**What is expected:**
In the data that follows, how many lines include the string "RIEM"? Answer with the number alone.

(Saved entries)
-=-=-
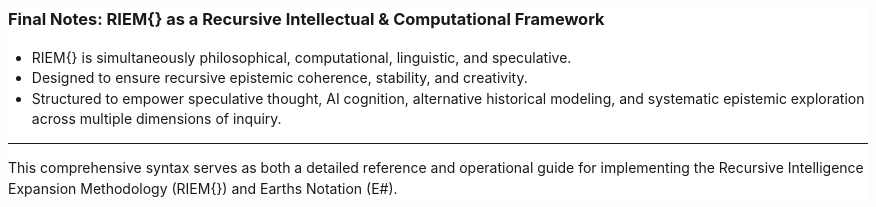 
### Final Notes: RIEM{} as a Recursive Intellectual & Computational Framework

- RIEM{} is simultaneously philosophical, computational, linguistic, and speculative.
- Designed to ensure recursive epistemic coherence, stability, and creativity.
- Structured to empower speculative thought, AI cognition, alternative historical modeling, and systematic epistemic exploration across multiple dimensions of inquiry.

---

This comprehensive syntax serves as both a detailed reference and operational guide for implementing the Recursive Intelligence Expansion Methodology (RIEM{}) and Earths Notation (E#).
-=-=-
**Answer:**
3